12/18/2023 / By Belle Carter
In a recent poll conducted among United States-based Middle East academics, 81 percent admitted to self-censoring their criticism of Israel since the beginning of the conflict between the country and the militant group Hamas on Oct. 7.
The Middle East Scholar Barometer survey, which was a joint project of the University of Maryland (UMD) Critical Issues Poll and the Project on Middle East Political Science at George Washington University (GW) found that among those who have chosen to self-censor, only 11 percent have withheld their criticism of Palestinians. As per the respondents, they did their self-censorship because they were concerned about campus culture. They thought that they may offend other students and they were also worried about pressure from external advocacy groups.
Seventy-two percent of the respondents to the poll, which was conducted between 10 November and 17 November and interviewed 936 participants, said they felt a “greater direct or indirect need to self-censor.” Most of the scholars also said anti-Muslim and anti-Palestinian sentiments were much more prevalent on their campuses than anti-Jewish and anti-Israel sentiments. Fifty percent said anti-Palestinian sentiments were prevalent on their campuses, while 36 percent said anti-Israeli sentiments were. A smaller portion, which was 18 percent, said antisemitism was prevalent on campus, while 41 percent said anti-Muslim sentiments were.
“The policing of campus discourse around the Israeli-Palestinian conflict is nothing new, of course. There is a long history of external groups such as Campus Watch and Canary Mission mobilizing pressure on allegedly anti-Israeli professors,” UMD’s Shibley Telhami and GW’s Marc Lynch wrote in the Chronicle of Higher Education. “But, according to the scholars surveyed, things have worsened significantly since Oct. 7.” The said survey was run amid the surge of pro-Palestinian mobilizations on university campuses in the U.S. since Hamas and other Palestinian armed groups launched a surprise attack on Israel, killing 1,200 Israelis and foreign nationals and taking at least 240 people hostages.

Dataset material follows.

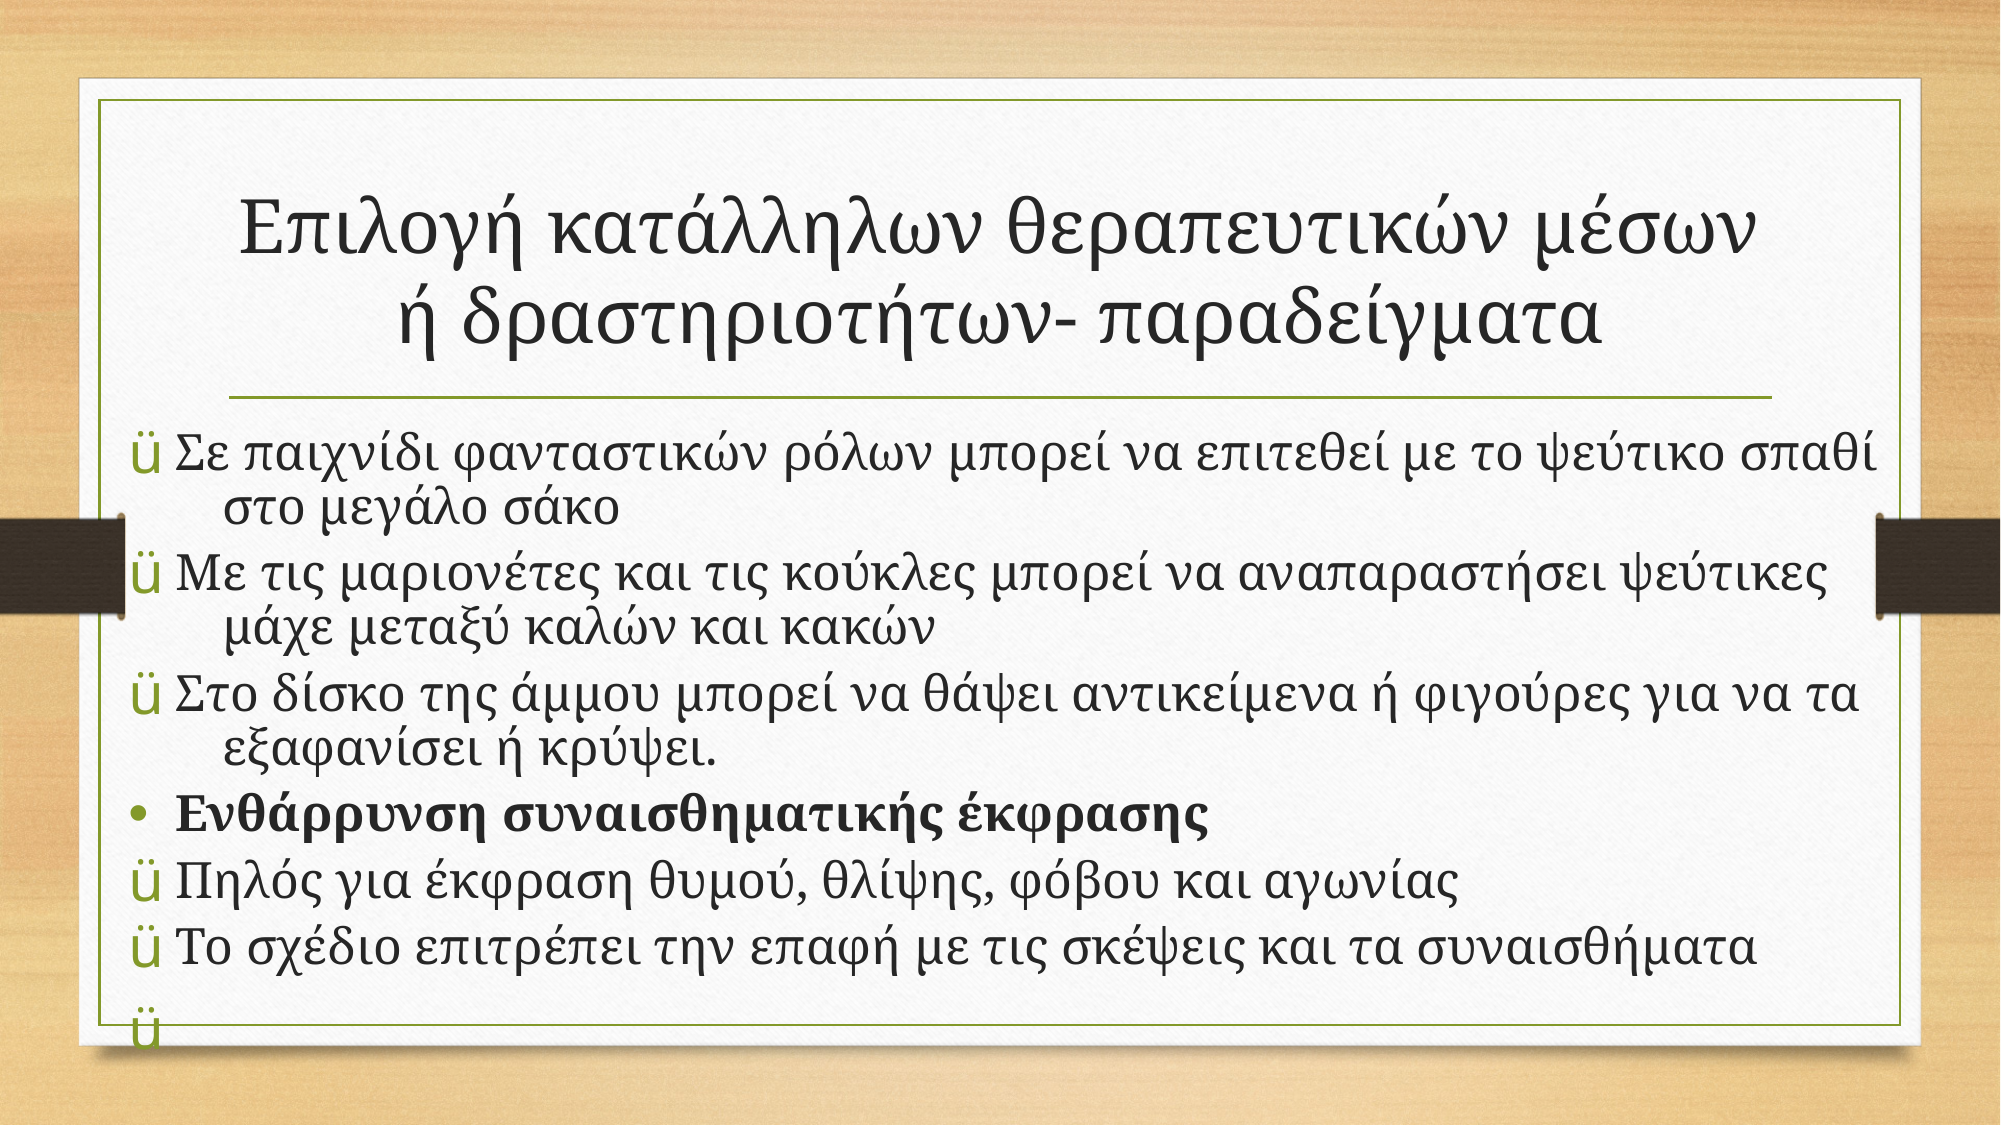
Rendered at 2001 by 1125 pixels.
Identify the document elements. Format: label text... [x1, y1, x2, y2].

title Επιλογή κατάλληλων θεραπευτικών μέσων ή δραστηριοτήτων- παραδείγματα [212, 161, 1788, 376]
list Σε παιχνίδι φανταστικών ρόλων μπορεί να επιτεθεί με το ψεύτικο σπαθί στο μεγάλο σάκο Με τις μαριονέτες και τις κούκλες μπορεί να αναπαραστήσει ψεύτικες μάχε μεταξύ καλών και κακών Στο δίσκο της άμμου μπορεί να θάψει αντικείμενα ή φιγούρες για να τα εξαφανίσει ή κρύψει. Ενθάρρυνση συναισθηματικής έκφρασης Πηλός για έκφραση θυμού, θλίψης, φόβου και αγωνίας Το σχέδιο επιτρέπει την επαφή με τις σκέψεις και τα συναισθήματα [113, 419, 1909, 1019]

Meanwhile, there have been several widely reported cases where professors were suspended for comments made during classes or on social media, including cases at the Universities of Arizona and Southern California, and at Stanford and Syracuse Universities. The director of the University of Pennsylvania‘s Middle East Center recently stepped down over the administration’s refusal to allow the screening of a film about Israel. Students at Harvard University and Columbia University (CU) have faced doxxing campaigns and reprisals for pro-Palestinian speech, while pro-Palestinian student groups have been suspended at Brandeis University, CU and GW.
Moreover, many Middle East experts reported being quietly sidelined or silenced by administrators, department chairs and other campus authorities. They described incident after incident of their scheduled talks being canceled or not being invited to speak at panels related to their professional expertise. They spoke of being instructed by their department chairs not to sign petitions or of being informally advised by superiors to keep quiet. (Related: New House resolution labels any criticism of Israel’s government policies as “antisemitism.”)

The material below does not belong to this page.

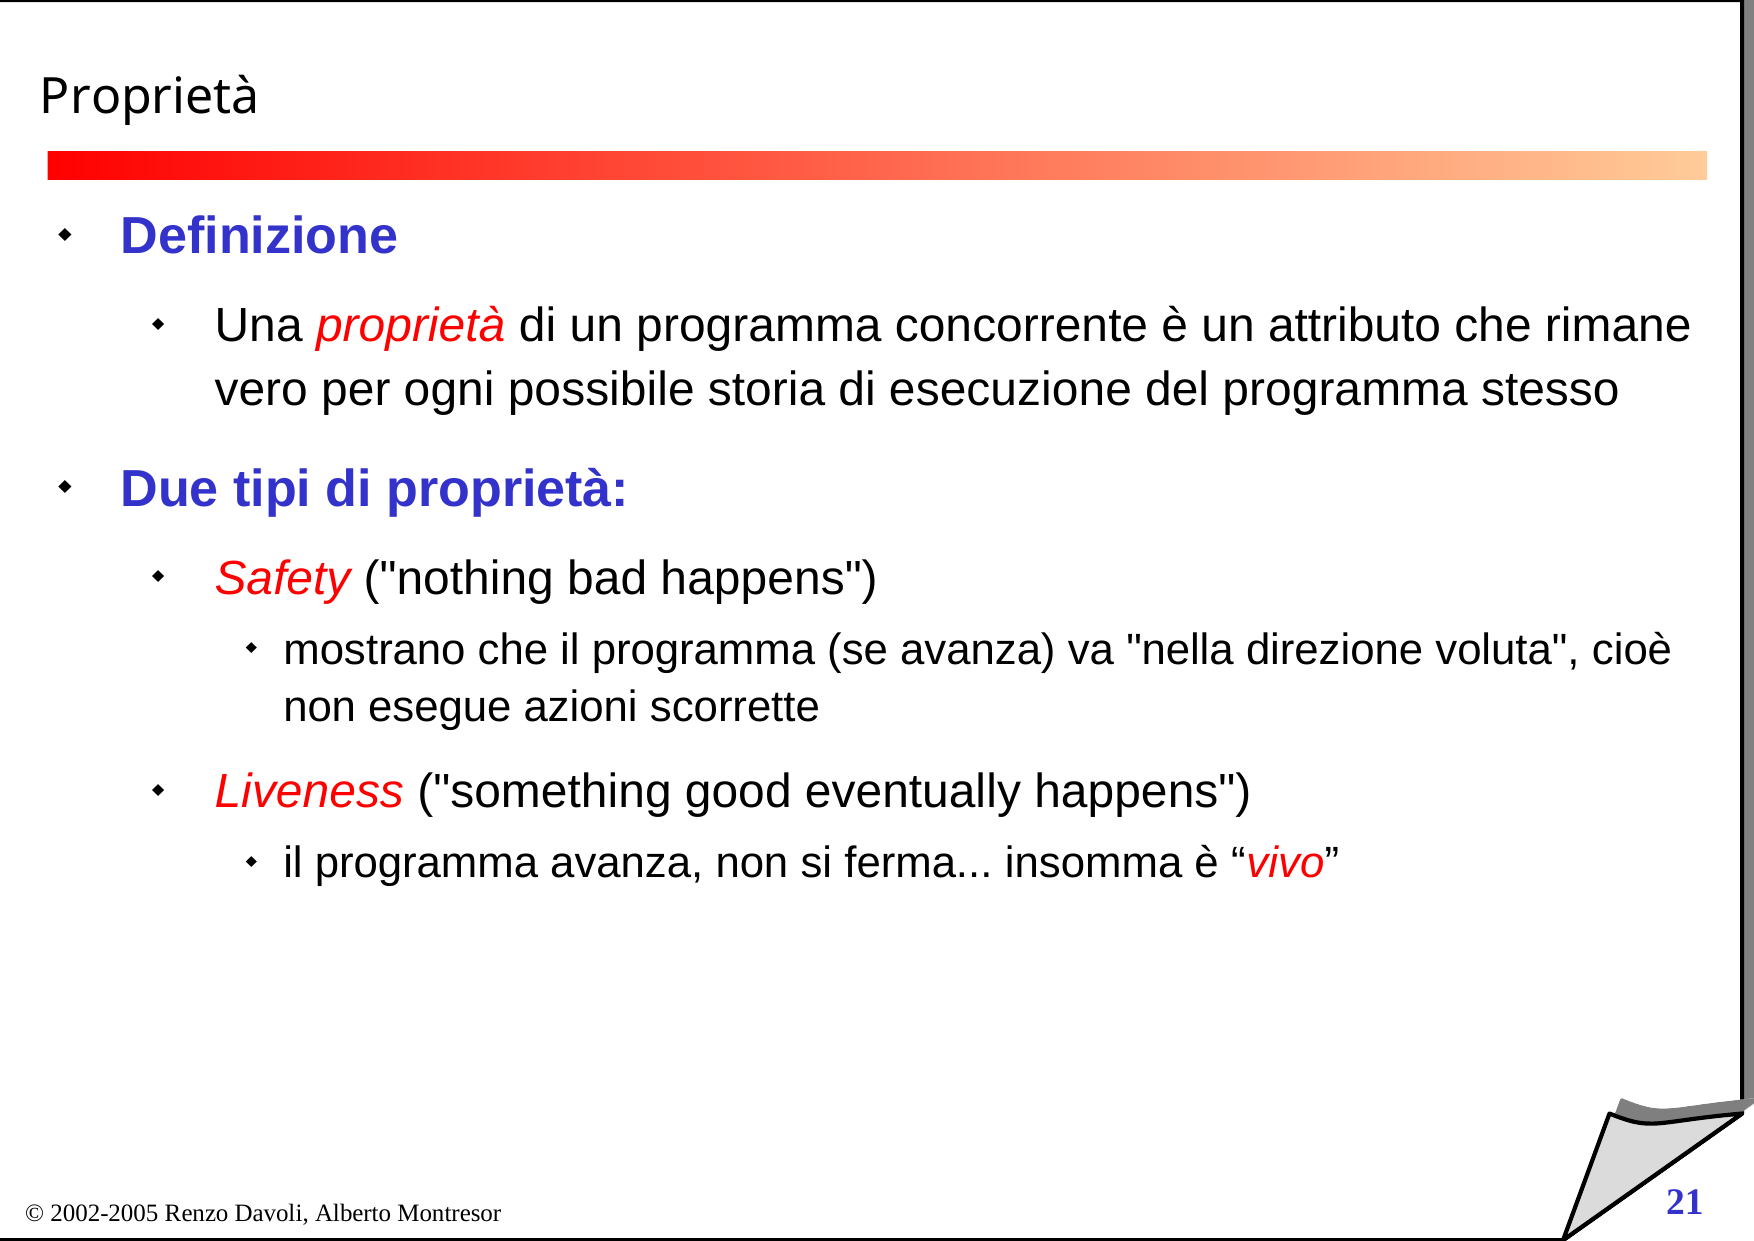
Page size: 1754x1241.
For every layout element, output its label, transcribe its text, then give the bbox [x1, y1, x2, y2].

The academics’ fear of expressing their anti-Israel opinions may have a more worrying basis. The New York City-based non-profit Committee to Protect Journalists (CPJ) recently reported a growing number of journalists and correspondents being targeted while carrying out their work in Israel and the two Palestinian territories, Gaza and the West Bank. To date, they have reported 19 arrests, as well as numerous assaults, threats, cyberattacks and censorship. Not to mention the fact that several of them have also lost family members while covering the war.
According to Reuters and the Guardian, eight members of photojournalist Yasser Qudih’s family were killed when their house in southern Gaza was struck by four missiles in the middle of November. The incident occurred five days after a Nov. 8 report by HonestReporting, a group that monitors what it describes as “ideological prejudice” in media coverage of Israel, raised questions about Qudih and three other Gaza-based photographers having prior knowledge of Hamas’ Oct. 7 attack on Israel. The independent news outlet subsequently withdrew the accusations, but its report prompted the Israeli prime minister’s office to tweet that the photographers were accomplices in “crimes against humanity” and Israeli war cabinet member Benny Gantz to say they should be treated as terrorists. Qudih survived the attack.

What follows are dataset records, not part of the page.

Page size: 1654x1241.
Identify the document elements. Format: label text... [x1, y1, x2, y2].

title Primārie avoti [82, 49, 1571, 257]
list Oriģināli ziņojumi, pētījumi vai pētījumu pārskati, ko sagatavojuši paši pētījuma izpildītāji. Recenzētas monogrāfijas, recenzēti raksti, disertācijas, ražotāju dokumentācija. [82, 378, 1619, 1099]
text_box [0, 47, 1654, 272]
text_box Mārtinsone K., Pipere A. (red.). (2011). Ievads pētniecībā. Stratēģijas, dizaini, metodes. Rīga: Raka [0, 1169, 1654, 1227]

On October 25, Al-Jazeera‘s bureau chief for Gaza Wael Al Dahdouh lost his wife, son, daughter and grandson when an Israel airstrike hit the Nuseirat refugee camp in the center of Gaza, according to a statement from the media website as well as another independent portal Politico.
CPJ is also investigating reports that dozens of media offices in Gaza were damaged, leaving many journalists with no safe place to do their jobs, as they also contend with extensive power and communications outages, food and water shortages, and sometimes have to flee with their families. In both Gaza and Israel, journalists reporting on the war have also indicated they lack personal protective equipment (PPE). “Journalists in Gaza are facing exponential risk,” said Sherif Mansour, CPJ’s Middle East and North Africa program coordinator. “But their colleagues in the West Bank and Israel are also facing unprecedented threats, assaults and intimidation to obstruct their vital work covering this conflict.”